TASK DIRECTIONS
Whenever a picture appears in the records, exclude it, and transcribe everything else exactly.

━━ EXERCISE INPUTS

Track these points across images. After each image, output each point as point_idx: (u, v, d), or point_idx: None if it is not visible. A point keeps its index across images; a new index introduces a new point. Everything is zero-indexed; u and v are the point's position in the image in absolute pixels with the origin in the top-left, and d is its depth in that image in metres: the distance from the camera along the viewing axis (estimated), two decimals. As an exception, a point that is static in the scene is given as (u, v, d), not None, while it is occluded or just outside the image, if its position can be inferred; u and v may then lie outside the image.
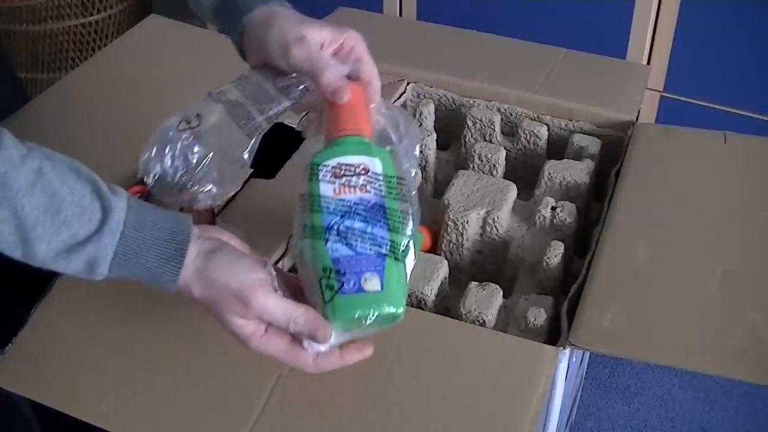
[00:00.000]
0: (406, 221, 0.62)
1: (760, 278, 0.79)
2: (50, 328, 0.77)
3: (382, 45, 1.18)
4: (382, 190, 0.62)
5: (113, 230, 0.57)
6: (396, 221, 0.61)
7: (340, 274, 0.59)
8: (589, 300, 0.77)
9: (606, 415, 1.52)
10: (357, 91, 0.66)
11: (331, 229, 0.60)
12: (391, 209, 0.61)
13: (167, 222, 0.59)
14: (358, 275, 0.59)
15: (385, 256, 0.60)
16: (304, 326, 0.59)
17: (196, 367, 0.72)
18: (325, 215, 0.61)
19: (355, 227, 0.60)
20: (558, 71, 1.11)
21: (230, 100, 0.66)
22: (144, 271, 0.58)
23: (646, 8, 1.56)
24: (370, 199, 0.61)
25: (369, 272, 0.59)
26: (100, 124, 1.00)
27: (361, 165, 0.63)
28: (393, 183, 0.63)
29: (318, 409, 0.69)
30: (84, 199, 0.56)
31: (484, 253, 0.92)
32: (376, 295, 0.59)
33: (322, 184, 0.62)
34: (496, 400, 0.68)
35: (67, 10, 1.90)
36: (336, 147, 0.64)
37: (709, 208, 0.88)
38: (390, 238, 0.61)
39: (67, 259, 0.56)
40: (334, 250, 0.59)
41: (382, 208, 0.61)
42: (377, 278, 0.59)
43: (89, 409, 0.71)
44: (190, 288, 0.59)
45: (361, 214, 0.61)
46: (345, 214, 0.61)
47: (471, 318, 0.78)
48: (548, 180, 0.94)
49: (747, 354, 0.71)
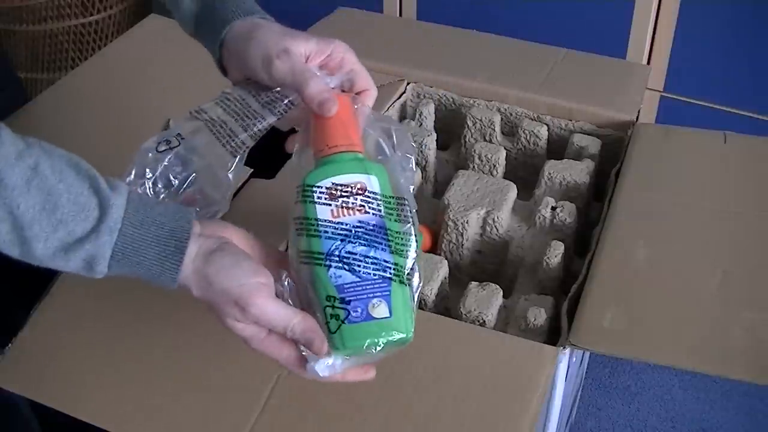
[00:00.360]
0: (409, 242, 0.60)
1: (759, 278, 0.79)
2: (50, 328, 0.77)
3: (382, 45, 1.18)
4: (381, 210, 0.60)
5: (111, 228, 0.56)
6: (399, 243, 0.59)
7: (346, 302, 0.57)
8: (589, 300, 0.77)
9: (606, 415, 1.52)
10: (346, 104, 0.63)
11: (332, 255, 0.58)
12: (392, 231, 0.59)
13: (168, 218, 0.58)
14: (365, 302, 0.57)
15: (391, 280, 0.58)
16: (300, 335, 0.57)
17: (197, 367, 0.72)
18: (324, 240, 0.58)
19: (356, 252, 0.58)
20: (558, 71, 1.11)
21: (212, 119, 0.64)
22: (143, 269, 0.58)
23: (646, 8, 1.56)
24: (369, 220, 0.59)
25: (376, 298, 0.57)
26: (100, 123, 1.00)
27: (358, 184, 0.60)
28: (392, 203, 0.61)
29: (318, 409, 0.69)
30: (81, 196, 0.55)
31: (484, 253, 0.92)
32: (384, 322, 0.57)
33: (318, 206, 0.59)
34: (496, 400, 0.68)
35: (67, 10, 1.90)
36: (329, 166, 0.61)
37: (709, 208, 0.88)
38: (394, 261, 0.58)
39: (65, 258, 0.56)
40: (338, 276, 0.57)
41: (383, 229, 0.59)
42: (384, 304, 0.57)
43: (89, 409, 0.71)
44: (190, 288, 0.59)
45: (362, 238, 0.58)
46: (345, 238, 0.58)
47: (471, 318, 0.78)
48: (548, 180, 0.94)
49: (747, 354, 0.71)
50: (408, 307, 0.58)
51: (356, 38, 1.19)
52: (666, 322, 0.75)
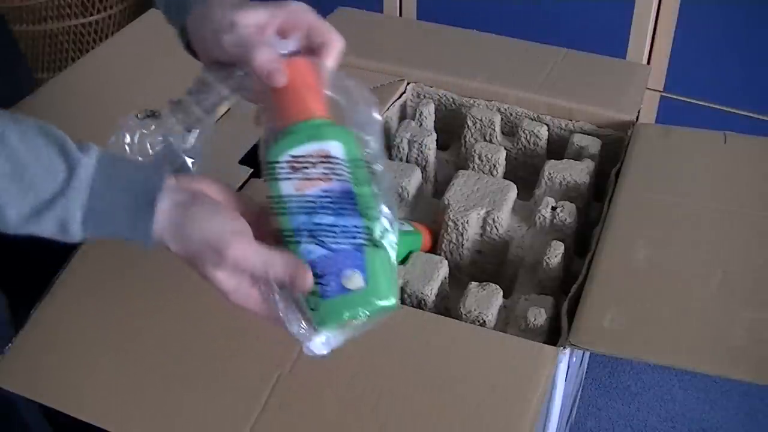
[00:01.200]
0: (380, 203, 0.57)
1: (759, 278, 0.79)
2: (50, 328, 0.77)
3: (382, 45, 1.18)
4: (346, 175, 0.57)
5: (78, 188, 0.55)
6: (368, 205, 0.57)
7: (319, 277, 0.55)
8: (589, 300, 0.77)
9: (606, 415, 1.52)
10: (301, 68, 0.59)
11: (301, 230, 0.56)
12: (360, 194, 0.57)
13: (140, 174, 0.56)
14: (338, 275, 0.55)
15: (363, 246, 0.56)
16: (283, 273, 0.55)
17: (197, 367, 0.72)
18: (291, 217, 0.56)
19: (324, 222, 0.56)
20: (558, 71, 1.11)
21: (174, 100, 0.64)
22: (117, 226, 0.56)
23: (646, 8, 1.56)
24: (334, 188, 0.57)
25: (348, 269, 0.55)
26: (98, 117, 1.00)
27: (317, 152, 0.57)
28: (360, 164, 0.58)
29: (318, 409, 0.69)
30: (49, 159, 0.54)
31: (484, 253, 0.92)
32: (361, 292, 0.55)
33: (281, 183, 0.57)
34: (496, 400, 0.68)
35: (67, 10, 1.90)
36: (286, 138, 0.58)
37: (709, 208, 0.88)
38: (365, 225, 0.56)
39: (38, 222, 0.55)
40: (309, 252, 0.56)
41: (349, 194, 0.56)
42: (358, 274, 0.55)
43: (89, 409, 0.71)
44: (167, 243, 0.57)
45: (328, 208, 0.56)
46: (311, 210, 0.56)
47: (471, 318, 0.78)
48: (548, 180, 0.94)
49: (747, 354, 0.71)
50: (386, 271, 0.56)
51: (356, 38, 1.20)
52: (666, 322, 0.75)
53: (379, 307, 0.55)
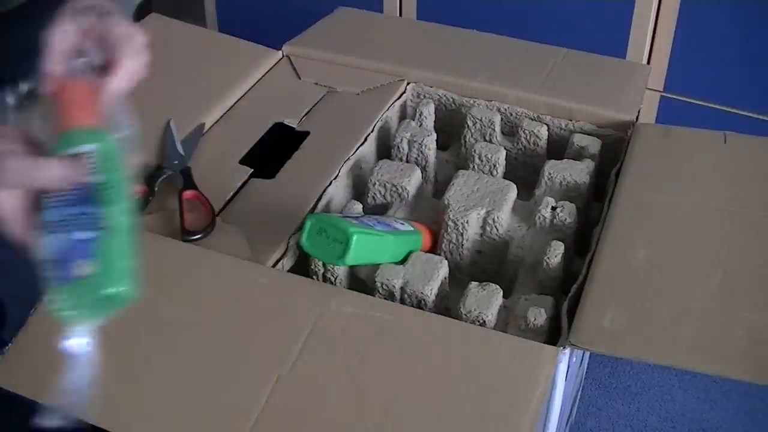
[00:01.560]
0: (121, 189, 0.60)
1: (760, 278, 0.79)
2: (50, 328, 0.77)
3: (382, 45, 1.18)
4: (96, 169, 0.60)
5: None
6: (109, 193, 0.59)
7: (54, 264, 0.58)
8: (589, 300, 0.77)
9: (606, 415, 1.52)
10: (77, 86, 0.62)
11: (48, 222, 0.59)
12: (103, 183, 0.59)
13: None
14: (70, 263, 0.58)
15: (97, 234, 0.58)
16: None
17: (196, 367, 0.72)
18: (45, 212, 0.60)
19: (65, 213, 0.59)
20: (558, 71, 1.11)
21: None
22: None
23: (646, 8, 1.56)
24: (83, 181, 0.59)
25: (80, 258, 0.58)
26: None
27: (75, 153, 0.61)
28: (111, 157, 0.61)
29: (318, 409, 0.69)
30: None
31: (484, 253, 0.92)
32: (91, 280, 0.57)
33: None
34: (496, 400, 0.68)
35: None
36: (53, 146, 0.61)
37: (709, 208, 0.88)
38: (101, 213, 0.59)
39: None
40: (50, 243, 0.58)
41: (94, 185, 0.59)
42: (89, 262, 0.58)
43: (89, 409, 0.71)
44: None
45: (69, 200, 0.59)
46: (59, 205, 0.59)
47: (471, 318, 0.78)
48: (548, 180, 0.94)
49: (747, 354, 0.71)
50: (122, 259, 0.59)
51: (356, 38, 1.20)
52: (666, 323, 0.75)
53: (110, 294, 0.58)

━━━━

OUTPUT BELOW
Track these points across images. After each image, output each point as point_idx: (u, v, d), or point_idx: None if it is not visible. A point keeps its index across images; a new index introduces a new point. Everything is zero-indexed; u and v are the point's position in the image in absolute pixels with the origin in the top-left, and d is its depth in that image in metres: the distance from the camera along the viewing axis (estimated), two decimals. As an exception, a point that is static in the scene is given as (u, v, d), not None, while it is occluded or just outside the image, if its position can be inferred; u and v may then lie outside the image.
[00:00.000]
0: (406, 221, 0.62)
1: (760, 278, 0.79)
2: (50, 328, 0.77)
3: (382, 45, 1.18)
4: (382, 190, 0.62)
5: (113, 230, 0.57)
6: (396, 221, 0.61)
7: (340, 274, 0.59)
8: (589, 300, 0.77)
9: (606, 415, 1.52)
10: (357, 91, 0.66)
11: (331, 229, 0.60)
12: (391, 209, 0.61)
13: (167, 222, 0.59)
14: (358, 275, 0.59)
15: (385, 256, 0.60)
16: (304, 326, 0.59)
17: (196, 367, 0.72)
18: (325, 215, 0.61)
19: (355, 227, 0.60)
20: (558, 71, 1.11)
21: (230, 100, 0.66)
22: (144, 271, 0.58)
23: (646, 8, 1.56)
24: (370, 199, 0.61)
25: (369, 272, 0.59)
26: (100, 124, 1.00)
27: (361, 165, 0.63)
28: (393, 183, 0.63)
29: (318, 409, 0.69)
30: (84, 199, 0.56)
31: (484, 253, 0.92)
32: (376, 295, 0.59)
33: (322, 184, 0.62)
34: (496, 400, 0.68)
35: (67, 10, 1.90)
36: (336, 147, 0.64)
37: (709, 208, 0.88)
38: (390, 238, 0.61)
39: (67, 259, 0.56)
40: (334, 250, 0.59)
41: (382, 208, 0.61)
42: (377, 278, 0.59)
43: (89, 409, 0.71)
44: (190, 288, 0.59)
45: (361, 214, 0.61)
46: (345, 214, 0.61)
47: (471, 318, 0.78)
48: (548, 180, 0.94)
49: (747, 354, 0.71)
[00:00.360]
0: (409, 242, 0.60)
1: (759, 278, 0.79)
2: (50, 328, 0.77)
3: (382, 45, 1.18)
4: (381, 210, 0.60)
5: (111, 228, 0.56)
6: (399, 243, 0.59)
7: (346, 302, 0.57)
8: (589, 300, 0.77)
9: (606, 415, 1.52)
10: (346, 104, 0.63)
11: (332, 255, 0.58)
12: (392, 231, 0.59)
13: (168, 218, 0.58)
14: (365, 302, 0.57)
15: (391, 280, 0.58)
16: (300, 335, 0.57)
17: (197, 367, 0.72)
18: (324, 240, 0.58)
19: (356, 252, 0.58)
20: (558, 71, 1.11)
21: (212, 119, 0.64)
22: (143, 269, 0.58)
23: (646, 8, 1.56)
24: (369, 220, 0.59)
25: (376, 298, 0.57)
26: (100, 123, 1.00)
27: (358, 184, 0.60)
28: (392, 203, 0.61)
29: (318, 409, 0.69)
30: (81, 196, 0.55)
31: (484, 253, 0.92)
32: (384, 322, 0.57)
33: (318, 206, 0.59)
34: (496, 400, 0.68)
35: (67, 10, 1.90)
36: (329, 166, 0.61)
37: (709, 208, 0.88)
38: (394, 261, 0.58)
39: (65, 258, 0.56)
40: (338, 276, 0.57)
41: (383, 229, 0.59)
42: (384, 304, 0.57)
43: (89, 409, 0.71)
44: (190, 288, 0.59)
45: (362, 238, 0.58)
46: (345, 238, 0.58)
47: (471, 318, 0.78)
48: (548, 180, 0.94)
49: (747, 354, 0.71)
50: (408, 307, 0.58)
51: (356, 38, 1.19)
52: (666, 322, 0.75)
[00:01.200]
0: (380, 203, 0.57)
1: (759, 278, 0.79)
2: (50, 328, 0.77)
3: (382, 45, 1.18)
4: (346, 175, 0.57)
5: (78, 188, 0.55)
6: (368, 205, 0.57)
7: (319, 277, 0.55)
8: (589, 300, 0.77)
9: (606, 415, 1.52)
10: (301, 68, 0.59)
11: (301, 230, 0.56)
12: (360, 194, 0.57)
13: (140, 174, 0.56)
14: (338, 275, 0.55)
15: (363, 246, 0.56)
16: (283, 273, 0.55)
17: (197, 367, 0.72)
18: (291, 217, 0.56)
19: (324, 222, 0.56)
20: (558, 71, 1.11)
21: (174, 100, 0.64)
22: (117, 226, 0.56)
23: (646, 8, 1.56)
24: (334, 188, 0.57)
25: (348, 269, 0.55)
26: (98, 117, 1.00)
27: (317, 152, 0.57)
28: (360, 164, 0.58)
29: (318, 409, 0.69)
30: (49, 159, 0.54)
31: (484, 253, 0.92)
32: (361, 292, 0.55)
33: (281, 183, 0.57)
34: (496, 400, 0.68)
35: (67, 10, 1.90)
36: (286, 138, 0.58)
37: (709, 208, 0.88)
38: (365, 225, 0.56)
39: (38, 222, 0.55)
40: (309, 252, 0.56)
41: (349, 194, 0.56)
42: (358, 274, 0.55)
43: (89, 409, 0.71)
44: (167, 243, 0.57)
45: (328, 208, 0.56)
46: (311, 210, 0.56)
47: (471, 318, 0.78)
48: (548, 180, 0.94)
49: (747, 354, 0.71)
50: (386, 271, 0.56)
51: (356, 38, 1.20)
52: (666, 322, 0.75)
53: (379, 307, 0.55)
[00:01.560]
0: (121, 189, 0.60)
1: (760, 278, 0.79)
2: (50, 328, 0.77)
3: (382, 45, 1.18)
4: (96, 169, 0.60)
5: None
6: (109, 193, 0.59)
7: (54, 264, 0.58)
8: (589, 300, 0.77)
9: (606, 415, 1.52)
10: (77, 86, 0.62)
11: (48, 222, 0.59)
12: (103, 183, 0.59)
13: None
14: (70, 263, 0.58)
15: (97, 234, 0.58)
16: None
17: (196, 367, 0.72)
18: (45, 212, 0.60)
19: (65, 213, 0.59)
20: (558, 71, 1.11)
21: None
22: None
23: (646, 8, 1.56)
24: (83, 181, 0.59)
25: (80, 258, 0.58)
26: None
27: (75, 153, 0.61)
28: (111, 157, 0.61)
29: (318, 409, 0.69)
30: None
31: (484, 253, 0.92)
32: (91, 280, 0.57)
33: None
34: (496, 400, 0.68)
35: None
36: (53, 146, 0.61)
37: (709, 208, 0.88)
38: (101, 213, 0.59)
39: None
40: (50, 243, 0.58)
41: (94, 185, 0.59)
42: (89, 262, 0.58)
43: (89, 409, 0.71)
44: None
45: (69, 200, 0.59)
46: (59, 205, 0.59)
47: (471, 318, 0.78)
48: (548, 180, 0.94)
49: (747, 354, 0.71)
50: (122, 259, 0.59)
51: (356, 38, 1.20)
52: (666, 323, 0.75)
53: (110, 294, 0.58)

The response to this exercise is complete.